My take is that all of this is still a pipe dream as much as it was 30 years ago when we did not know many of these things.
People don't want to see just how hostile Mars is to life. They pick a couple of the most obvious problems (e.g. radiation, no liquid water, no oxygen) and then they look for the first solution that seems viable and then declare Mars somehow liveable because look we can just implement those things.
But they are completely ignoring that: none of these proposed solutions have been implemented at scale yet, at least not outside of earth' atmosphere, there are hundreds of other known problems that often just don't make it to the head lines because they don't look that interesting or threatening (example: dust is suuuuper deadly on Mars, probably even worse than moon dust) and many problems will undoubtedly only become obvious once living beings are on the surface of Mars.
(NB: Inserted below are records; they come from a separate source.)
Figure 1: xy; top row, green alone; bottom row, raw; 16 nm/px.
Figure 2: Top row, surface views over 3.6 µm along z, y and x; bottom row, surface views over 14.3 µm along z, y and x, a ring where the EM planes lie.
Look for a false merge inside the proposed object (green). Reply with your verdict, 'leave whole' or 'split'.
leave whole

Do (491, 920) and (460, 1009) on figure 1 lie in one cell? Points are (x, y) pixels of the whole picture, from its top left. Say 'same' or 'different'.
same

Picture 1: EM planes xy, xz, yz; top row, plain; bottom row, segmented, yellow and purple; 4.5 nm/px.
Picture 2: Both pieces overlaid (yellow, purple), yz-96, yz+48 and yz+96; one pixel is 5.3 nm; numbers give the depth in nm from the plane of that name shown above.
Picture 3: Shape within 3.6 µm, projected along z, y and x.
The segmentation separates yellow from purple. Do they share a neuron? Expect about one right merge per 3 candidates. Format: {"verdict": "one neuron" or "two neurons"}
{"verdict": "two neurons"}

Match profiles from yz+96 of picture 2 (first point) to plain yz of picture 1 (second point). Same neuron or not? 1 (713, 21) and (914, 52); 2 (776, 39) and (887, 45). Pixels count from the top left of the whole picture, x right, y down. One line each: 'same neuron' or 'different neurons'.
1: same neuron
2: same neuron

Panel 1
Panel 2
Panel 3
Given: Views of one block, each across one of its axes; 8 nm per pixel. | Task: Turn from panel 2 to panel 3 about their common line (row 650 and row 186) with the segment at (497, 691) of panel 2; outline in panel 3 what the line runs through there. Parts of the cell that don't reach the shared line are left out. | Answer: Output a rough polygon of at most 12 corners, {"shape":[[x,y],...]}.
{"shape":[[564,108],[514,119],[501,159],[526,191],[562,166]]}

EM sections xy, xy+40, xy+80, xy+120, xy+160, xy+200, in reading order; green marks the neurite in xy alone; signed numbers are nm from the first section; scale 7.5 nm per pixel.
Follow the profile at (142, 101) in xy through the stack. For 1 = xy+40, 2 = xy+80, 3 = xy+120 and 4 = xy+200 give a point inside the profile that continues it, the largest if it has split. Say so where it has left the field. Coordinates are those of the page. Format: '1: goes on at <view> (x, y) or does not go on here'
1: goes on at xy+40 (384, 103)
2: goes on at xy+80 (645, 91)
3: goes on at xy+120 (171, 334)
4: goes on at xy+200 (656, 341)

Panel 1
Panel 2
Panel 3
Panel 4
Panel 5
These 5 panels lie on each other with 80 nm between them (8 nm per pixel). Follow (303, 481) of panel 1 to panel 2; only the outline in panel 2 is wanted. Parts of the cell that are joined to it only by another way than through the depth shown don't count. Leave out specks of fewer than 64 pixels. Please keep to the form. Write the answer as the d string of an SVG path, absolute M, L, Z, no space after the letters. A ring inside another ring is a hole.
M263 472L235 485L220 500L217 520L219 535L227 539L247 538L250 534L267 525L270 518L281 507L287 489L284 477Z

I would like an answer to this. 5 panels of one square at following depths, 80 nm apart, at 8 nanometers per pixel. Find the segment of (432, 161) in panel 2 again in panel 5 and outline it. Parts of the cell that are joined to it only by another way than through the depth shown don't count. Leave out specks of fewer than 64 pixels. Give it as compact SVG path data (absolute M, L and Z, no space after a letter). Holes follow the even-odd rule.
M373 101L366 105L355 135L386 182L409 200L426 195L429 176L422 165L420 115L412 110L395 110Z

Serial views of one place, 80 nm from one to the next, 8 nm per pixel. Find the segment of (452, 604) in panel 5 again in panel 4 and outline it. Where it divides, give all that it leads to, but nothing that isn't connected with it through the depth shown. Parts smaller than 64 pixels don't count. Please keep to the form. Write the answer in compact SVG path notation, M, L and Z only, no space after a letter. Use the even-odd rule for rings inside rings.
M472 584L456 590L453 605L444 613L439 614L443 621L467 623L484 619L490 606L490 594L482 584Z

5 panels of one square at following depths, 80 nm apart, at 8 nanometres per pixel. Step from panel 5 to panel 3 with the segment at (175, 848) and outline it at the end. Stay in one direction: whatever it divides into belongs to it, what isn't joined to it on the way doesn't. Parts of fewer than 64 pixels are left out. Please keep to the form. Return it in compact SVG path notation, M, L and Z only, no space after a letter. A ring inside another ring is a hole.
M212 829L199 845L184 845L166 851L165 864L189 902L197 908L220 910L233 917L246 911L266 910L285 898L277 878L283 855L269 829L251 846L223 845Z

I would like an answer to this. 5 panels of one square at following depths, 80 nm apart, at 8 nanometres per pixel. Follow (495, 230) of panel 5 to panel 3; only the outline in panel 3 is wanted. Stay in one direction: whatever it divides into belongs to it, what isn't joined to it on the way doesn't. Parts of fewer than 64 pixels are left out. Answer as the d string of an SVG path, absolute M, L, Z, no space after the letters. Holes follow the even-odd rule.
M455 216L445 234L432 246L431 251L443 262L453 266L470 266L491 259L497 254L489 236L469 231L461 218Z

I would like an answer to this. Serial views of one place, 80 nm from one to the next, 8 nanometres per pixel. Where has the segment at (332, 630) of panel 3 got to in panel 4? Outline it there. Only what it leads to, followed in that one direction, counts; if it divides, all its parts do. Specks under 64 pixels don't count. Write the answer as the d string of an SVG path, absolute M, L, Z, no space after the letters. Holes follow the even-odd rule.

I am glad that there is hard sci-fi dealing with some of these problems in very optimistic ways, because we should try to better our understanding of them and not just give up, but we also should not have any illusions about how hard this task is and that this can take centuries of work.
Yeah, skimmed the article ans they dont seem to mention tge problem of having no oxygen (which might be a problem for the moss?), Mars not having enough gravity to hold an atmosphere (or is that bs?) and also the timescale (I think terraforming takes at least tens of thousands of years?).
If I remember correctly, it's not a lack of gravity, it's a lack of a magnetic field, so solar winds strip away the atmosphere.
Yes, that sounds familiar!
Zach Weinersmith (of SMBC) recently wrote a great non-fiction book with his wife about how difficult and inadvisable actually settling Mars would be called A City on Mars. Great reading if you're interested in non-fiction humor about the subject.